Kurumun 2025 projeksiyonuna göre, GSYİH'te yüzde 1,7'lik küçülme beklenirken, sanayide yüzde 8, inşaat sektöründe yüzde 3,3, hizmet sektöründe yüzde 1,4'lük gerileme yaşanması öngörülüyor. Tarımda da 2024'e kıyasla 2025'te yüzde 6,2'lik artış tahmin ediliyor. İşsizlik beklentileri ise, yüzde 49,2.
Arka plan
İsrail ile Gazze Şeridi'ni yöneten Hamas arasındaki çatışmalar, 7 Ekim tarihinde tekrar alevlendi.
İsrail sınırını aşıp baskın yapan Hamas militanları, 7 Ekim'de düzenledikleri saldırıda çoğu sivil olmak üzere yaklaşık 1.200 kişiyi öldürdü ve 250 kadar kişiyi de rehin aldı. Bu rehinelerin yaklaşık yarısı, Kasım ayında bir hafta süren ateşkes sırasında İsrail tarafından tutulan Filistinli mahkumlarla takas edilerek serbest bırakıldı.
İsrail, Birleşmiş Milletler Genel Kurulu'nun derhal ateşkes ilan edilmesini öngören kararına rağmen Hamas'ın 7 Ekim'deki saldırısından bu yana Gazze'ye yönelik saldırılarını ve sivil katliamlarını sürdürürken, uluslararası kınamalarla karşı karşıya kaldı.
Gazze'deki sağlık yetkililerine göre, 7 Ekim'den bu yana İsrail'in Gazze'de düzenlediği saldırılarda çoğu kadın ve çocuk olmak üzere 44.000'den fazla Filistinli öldürüldü ve yaklaşık 100.000 kişi de yaralandı. Nüfusun yüzde 90'ı yerinden edildi.
Harabeye dönüşen Gazze'nin pek çok bölgesinde gıdaya, temiz suya ve ilaca ulaşmak hala çok zor.
Güney Afrika'nın açtığı bir dava kapsamında İsrail, Uluslararası Adalet Divanı'nda (International Court of Justice - ICJ) soykırımla suçlanıyor.
Güney Afrika'nın İsrail'e karşı açtığı davaya müdahillik beyanını sunan ülkeler arasında, Türkiye ile birlikte Kolombiya, Libya, Meksika, Filistin ve İspanya yer alıyor.
Mahkeme, Başbakan Netanyahu yönetiminin, 6 Mayıs tarihinde işgal edilmeden önce bir milyondan fazla Filistinlinin sığındığı güneydeki Refah kentindeki faaliyetlerini derhal durdurmasına hükmetmişti.
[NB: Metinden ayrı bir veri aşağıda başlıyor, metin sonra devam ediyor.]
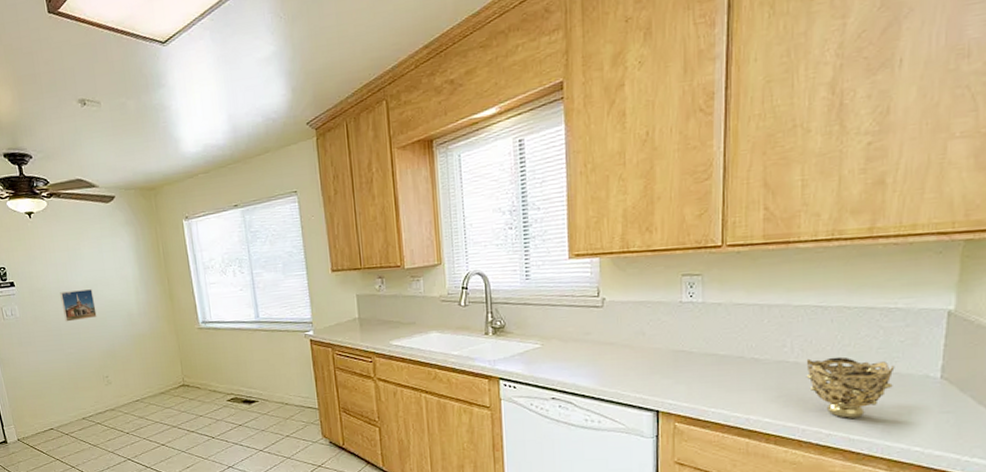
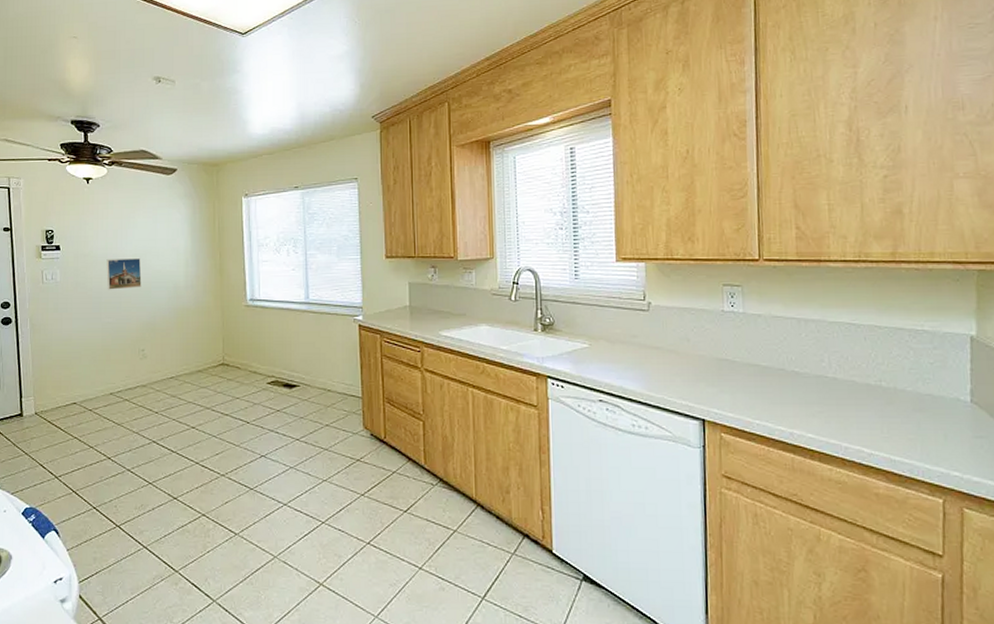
decorative bowl: present [806,356,895,418] -> none [843,375,927,438]

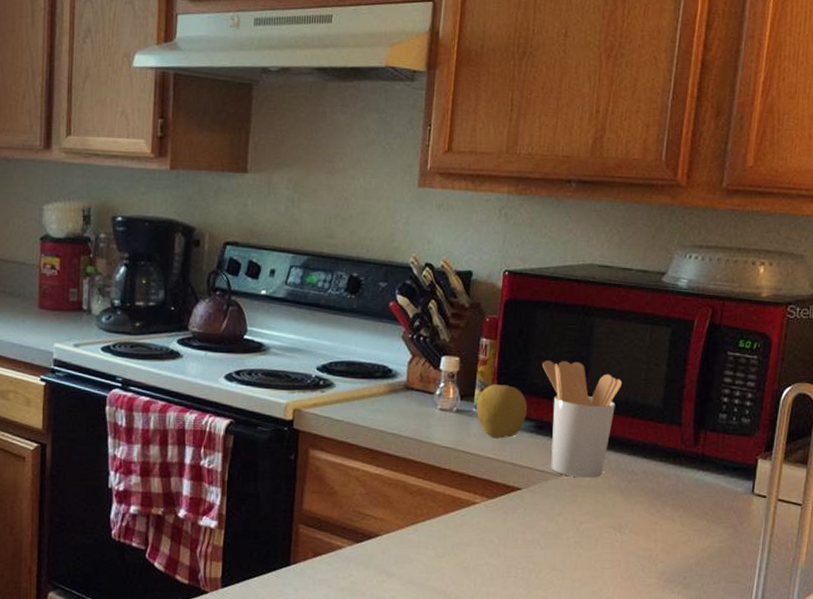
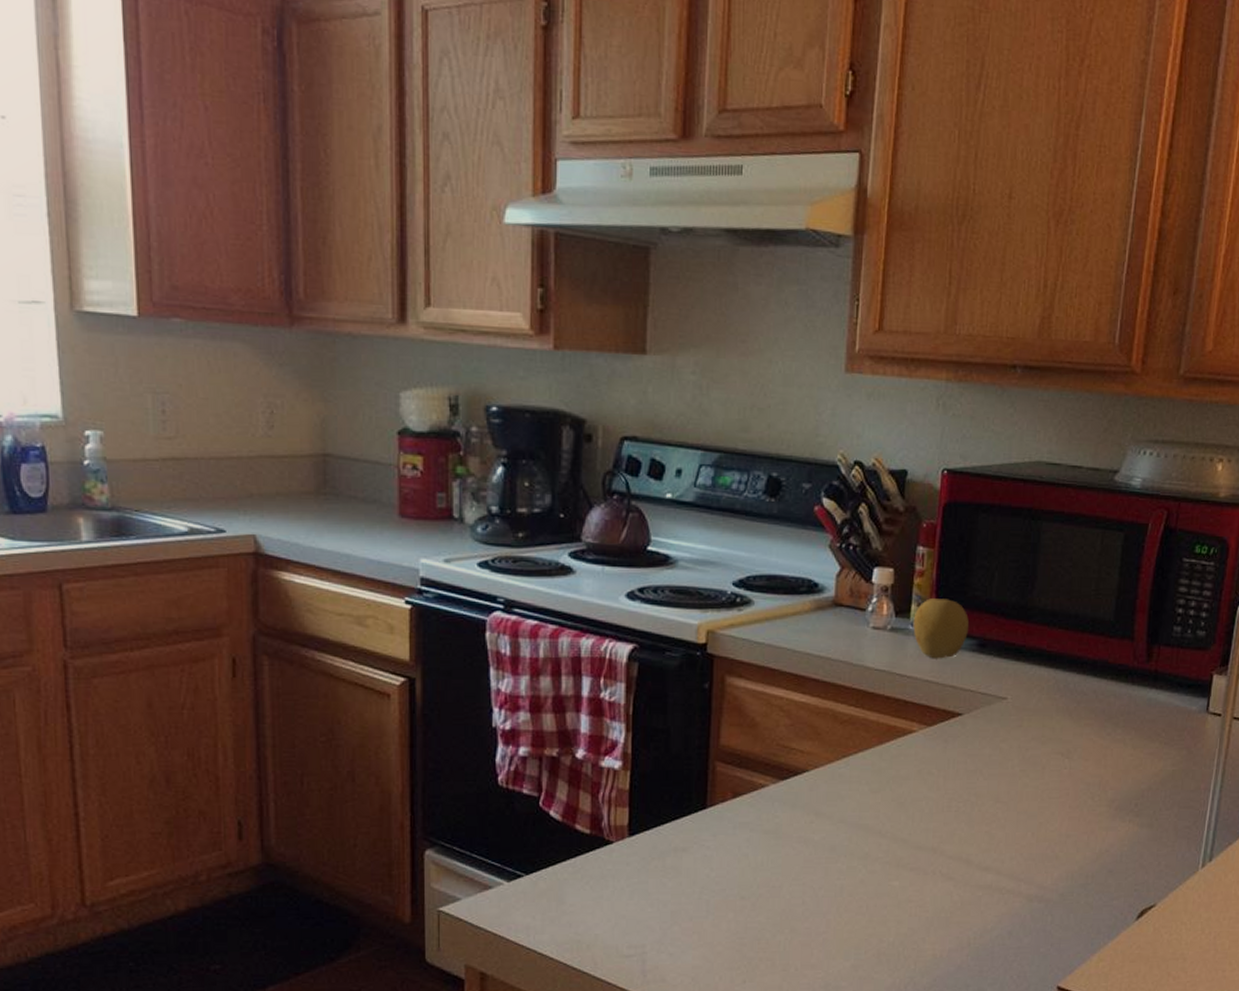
utensil holder: present [542,360,623,479] -> none [985,571,1072,701]

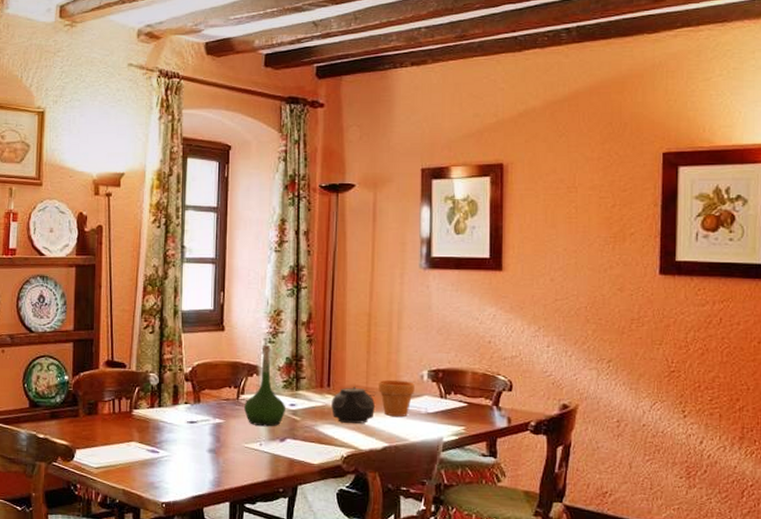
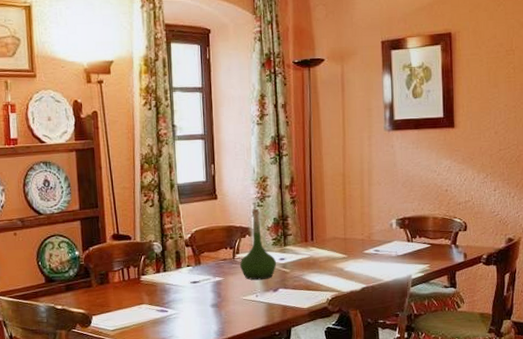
teapot: present [331,387,376,424] -> none [315,239,353,271]
flower pot: present [379,379,415,416] -> none [355,229,386,261]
Son olarak geçtiğimiz haftalarda, UCM, Netanyahu ve eski Savunma Bakanı Gallant hakkında tutuklama emri çıkardı. UCM'nin 124 üye devleti var ve bunların hepsi mahkeme tarafından verilen tutuklama emirlerini yerine getirmekle yükümlü. Bu da Netanyahu ve Gallant'ı bu ülkelerden herhangi birine seyahat etmeleri halinde tutuklanma riskiyle karşı karşıya bırakıyor ve diplomatik özgürlüklerini önemli ölçüde kısıtlıyor.